* **TEXTO DEL EJERCICIO**:
━━━━━━
Yo creo que "Por una vez en la vida..." es algo parecido; "For once (in life / in my life)". Se le acerca algo, cuando es algo que se está haciendo en el momento.

Por otro lado, creo que hay un uso diferente entre el dicho cuando se refiere a algo que se está haciendo en el presente (y refiriéndose a las consecuencias futuras), y cuando se usa refiriéndose al pasado (y sus consecuencias presentes).

En general, yo diría que es algo parecido al jergal "YOLO", que utilizan los jóvenes de hoy;

"You only live once"
"YOLO"
"Carpe Diem"
"Seize the day"


----------



## Nuaj Balpo

KatieD. said:


> Hi, first time on Wordreference. Glad to be able to contribute for once.
> I think "what's done is done" covers this expression.



Hi, welcome! although it might convey a somewhat similar meaning, "Que no me quiten lo bailado" actually would refer to the fact that even though some non-desirable events might have happened, we would still have the good memories and/or we are glad we went through good times even if they're not present now.
"What done is done" I would use the expression "Ya lo pasado, pasado" for.
Hope that makes sense.


----------



## KatieD.

Hi Nuaj, Thanks. I agree but have to say it also depends on context. 
If the context is talking about something great that happened in the past and you've no regrets about it, then I think "What's done is done," could be applied.
However, every case is different...


----------



## Cerros de Úbeda

I have just thought of;

- No cambiaría nada
- I wouldn't change a thing


----------



## KatieD.

Cerros de Úbeda said:


> I have just thought of;
> 
> - No cambiaría nada
> - I wouldn't change a thing


 That's a good one indeed.


----------



## Ekhate

I'd say something like "they can't take that away from me"
That's the most accurate sense of "que me quiten lo bailao".


----------



## Oldy Nuts

Concuerdo con Ekhate. La idea es que lo que disfrutó nadie se lo pude sacar del cuerpo. Lo que no descarta que pueda arrepentirse de las eventuales cosas malas que haya hecho, matiz que no recoge el “no cambiaría nada”.


----------



## OtroLencho

roxcyn said:


> We'll always have Paris.


Is that saying still used?  "Casablanca" came out over 75 years ago...


----------



## Masood

Can someone explain in English what this Spanish expression means? With an example, preferably.


----------



## Oldy Nuts

Masood said:


> Can someone explain in English what this Spanish expression means? With an example, preferably.



I’ll give it a try, based on a previous post in Spanish by Nangueyra in 2011.
━━━━━━
* **QUÉ HACER**: En el hilo sobre «Que no me quiten lo bailado», ¿qué matiz no recoge «no cambiaría nada», según Oldy Nuts?
━━━━━━
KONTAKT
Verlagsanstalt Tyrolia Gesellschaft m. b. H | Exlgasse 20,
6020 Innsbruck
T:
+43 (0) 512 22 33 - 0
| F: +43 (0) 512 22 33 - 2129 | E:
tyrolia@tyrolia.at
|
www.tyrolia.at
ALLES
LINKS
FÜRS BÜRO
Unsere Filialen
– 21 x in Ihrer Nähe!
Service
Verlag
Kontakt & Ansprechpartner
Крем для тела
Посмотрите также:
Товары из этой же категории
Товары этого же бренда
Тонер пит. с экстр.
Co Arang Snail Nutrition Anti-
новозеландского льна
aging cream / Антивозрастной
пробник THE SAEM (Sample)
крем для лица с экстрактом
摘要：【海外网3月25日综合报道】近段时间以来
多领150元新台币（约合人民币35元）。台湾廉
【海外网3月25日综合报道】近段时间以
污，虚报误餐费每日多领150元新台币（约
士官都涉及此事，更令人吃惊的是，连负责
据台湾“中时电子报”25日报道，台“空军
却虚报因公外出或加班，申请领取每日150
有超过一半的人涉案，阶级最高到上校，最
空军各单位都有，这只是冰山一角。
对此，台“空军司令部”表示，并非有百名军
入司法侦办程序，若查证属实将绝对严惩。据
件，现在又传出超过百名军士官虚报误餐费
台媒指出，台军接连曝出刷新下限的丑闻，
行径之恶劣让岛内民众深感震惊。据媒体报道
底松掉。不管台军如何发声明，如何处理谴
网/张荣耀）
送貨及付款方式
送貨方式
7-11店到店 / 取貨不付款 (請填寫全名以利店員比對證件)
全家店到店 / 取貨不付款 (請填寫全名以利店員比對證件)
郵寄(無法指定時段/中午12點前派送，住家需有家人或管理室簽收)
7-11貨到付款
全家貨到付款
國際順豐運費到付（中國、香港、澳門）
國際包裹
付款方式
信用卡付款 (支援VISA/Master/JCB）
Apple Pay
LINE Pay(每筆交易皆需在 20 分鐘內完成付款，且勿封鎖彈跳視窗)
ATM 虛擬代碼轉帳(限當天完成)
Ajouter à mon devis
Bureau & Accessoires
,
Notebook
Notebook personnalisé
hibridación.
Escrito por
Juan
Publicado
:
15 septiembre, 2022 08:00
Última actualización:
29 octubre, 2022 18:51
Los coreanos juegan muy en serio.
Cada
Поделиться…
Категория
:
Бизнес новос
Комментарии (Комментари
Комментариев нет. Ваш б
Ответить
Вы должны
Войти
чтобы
━━━━━━
* **SOLUCIÓN DE LA TAREA**: Que la persona pueda arrepentirse de las eventuales cosas malas que haya hecho.